GATA1-mutant clones are frequent and often unsuspected in babies with Down syndrome: identification of a population at risk of leukemia.
Roberts I., Alford K., Hall G., Juban G., Richmond H., Norton A., Vallance G., Perkins K., Marchi E., McGowan S., Roy A., Cowan G., Anthony M., Gupta A., Ho J., Uthaya S., Curley A., Rasiah SV., Watts T., Nicholl R., Bedford-Russell A., Blumberg R., Thomas A., Gibson B., Halsey C., Lee P-W., Godambe S., Sweeney C., Bhatnagar N., Goriely A., Campbell P., Vyas P., Oxford-Imperial Down Syndrome Cohort Study Group None.

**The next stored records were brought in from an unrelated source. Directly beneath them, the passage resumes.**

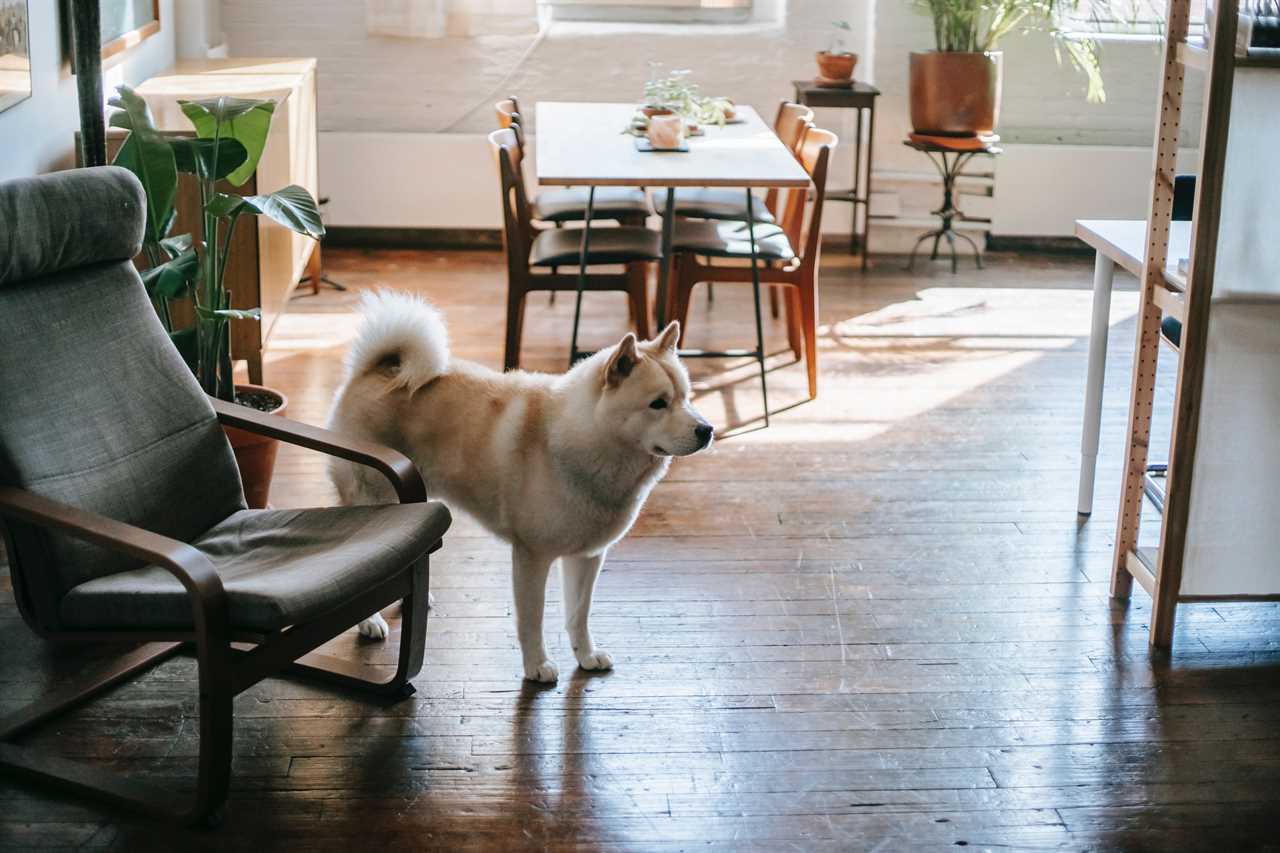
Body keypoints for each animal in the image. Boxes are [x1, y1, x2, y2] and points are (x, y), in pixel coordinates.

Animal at [325, 289, 716, 681]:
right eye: (658, 404)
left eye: (686, 397)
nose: (707, 429)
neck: (584, 439)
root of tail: (377, 369)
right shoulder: (532, 555)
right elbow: (533, 618)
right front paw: (537, 666)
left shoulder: (587, 556)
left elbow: (579, 614)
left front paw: (586, 656)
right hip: (376, 500)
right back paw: (370, 622)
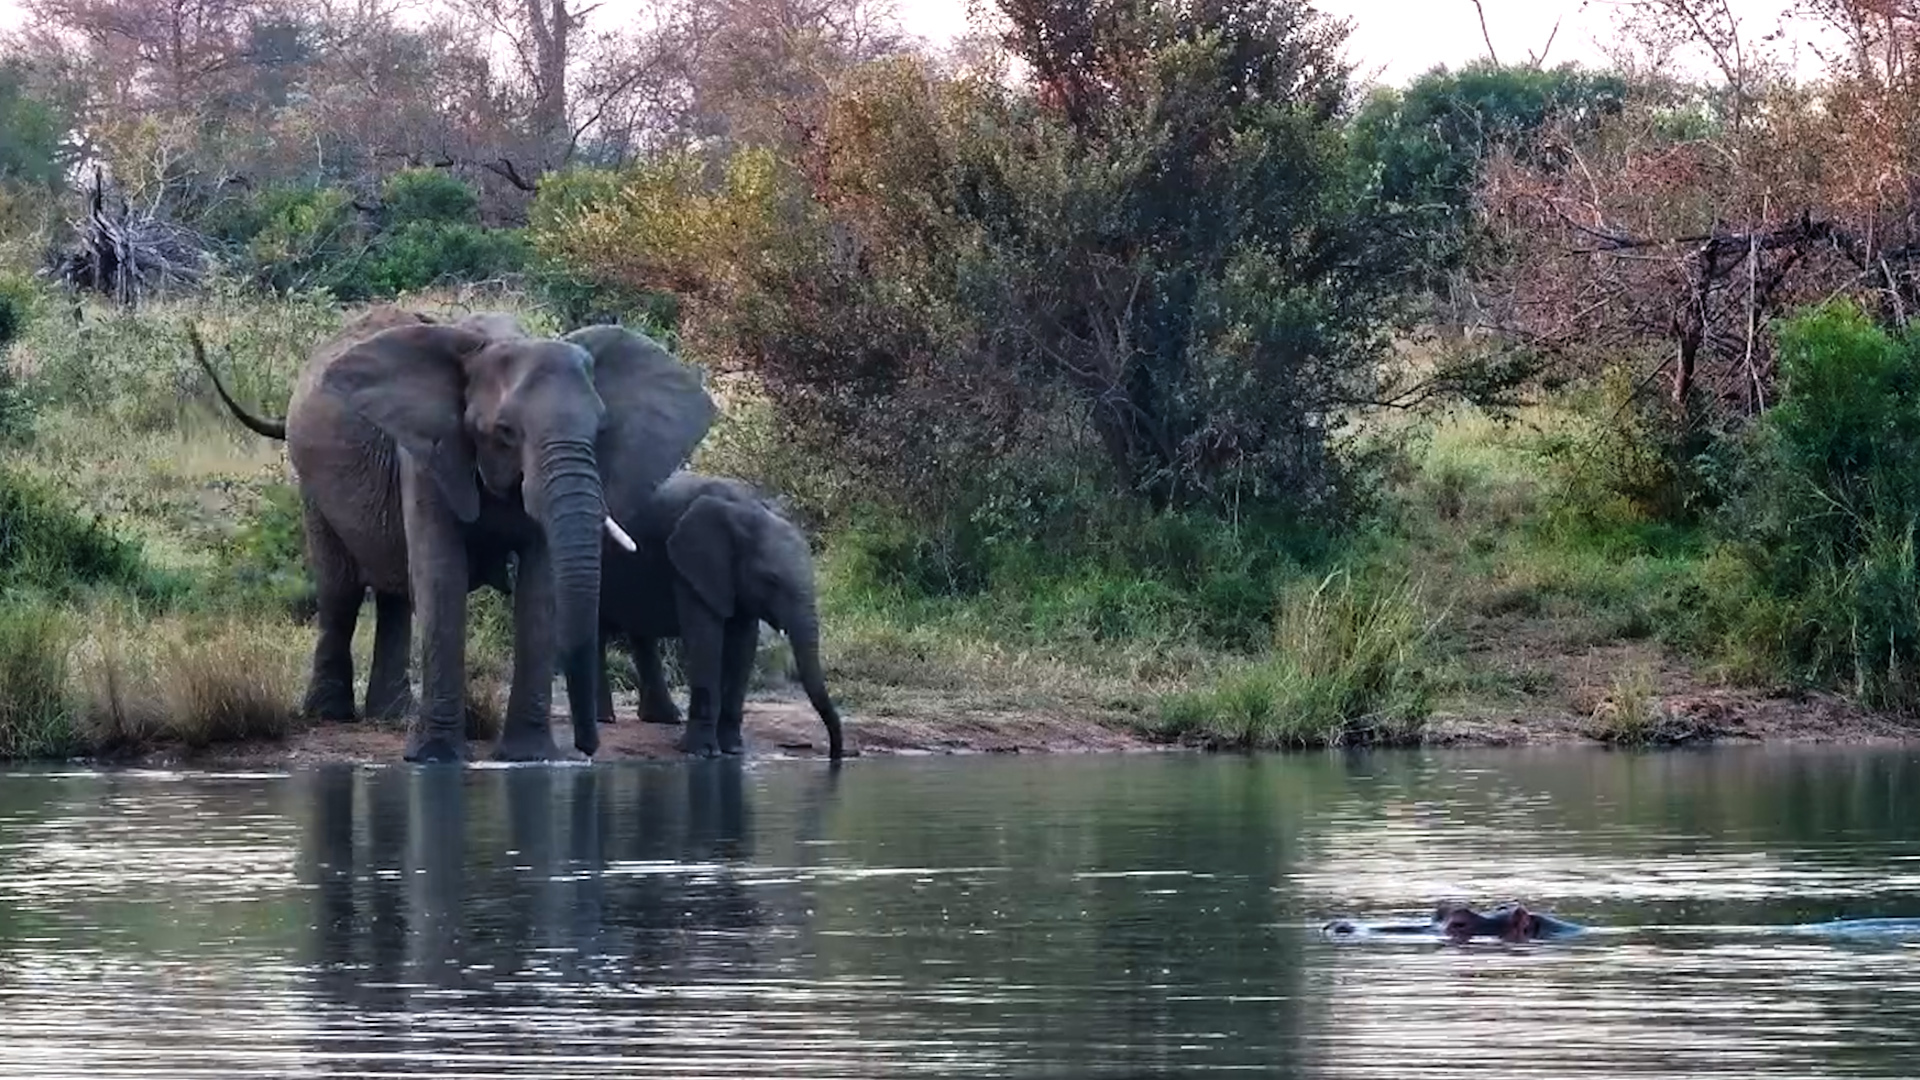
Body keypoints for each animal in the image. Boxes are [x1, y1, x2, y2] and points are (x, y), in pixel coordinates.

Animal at [192, 308, 716, 763]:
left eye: (601, 429)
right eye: (504, 431)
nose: (589, 748)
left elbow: (539, 587)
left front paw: (529, 758)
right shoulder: (429, 454)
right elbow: (442, 575)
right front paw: (435, 759)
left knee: (396, 593)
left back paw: (392, 716)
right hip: (312, 486)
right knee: (341, 591)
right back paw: (331, 715)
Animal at [593, 472, 846, 761]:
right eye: (770, 580)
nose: (834, 755)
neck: (748, 509)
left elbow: (743, 644)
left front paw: (733, 749)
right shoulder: (692, 564)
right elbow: (706, 639)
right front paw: (703, 752)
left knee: (642, 634)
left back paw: (664, 719)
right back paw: (605, 719)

Transient abnormal myelopoiesis (TAM), a preleukemic disorder unique to neonates with Down syndrome (DS), may transform to childhood acute myeloid leukemia (ML-DS). Acquired GATA1 mutations are present in both TAM and ML-DS. Current definitions of TAM specify neither the percentage of blasts nor the role of GATA1 mutation analysis. To define TAM, we prospectively analyzed clinical findings, blood counts and smears, and GATA1 mutation status in 200 DS neonates. All DS neonates had multiple blood count and smear abnormalities. Surprisingly, 195 of 200 (97.5%) had circulating blasts. GATA1 mutations were detected by Sanger sequencing/denaturing high performance liquid chromatography (Ss/DHPLC) in 17 of 200 (8.5%), all with blasts >10%. Furthermore low-abundance GATA1 mutant clones were detected by targeted next-generation resequencing (NGS) in 18 of 88 (20.4%; sensitivity ∼0.3%) DS neonates without Ss/DHPLC-detectable GATA1 mutations. No clinical or hematologic features distinguished these 18 neonates. We suggest the term "silent TAM" for neonates with DS with GATA1 mutations detectable only by NGS. To identify all babies at risk of ML-DS, we suggest GATA1 mutation and blood count and smear analyses should be performed in DS neonates. Ss/DPHLC can be used for initial screening, but where GATA1 mutations are undetectable by Ss/DHPLC, NGS-based methods can identify neonates with small GATA1 mutant clones.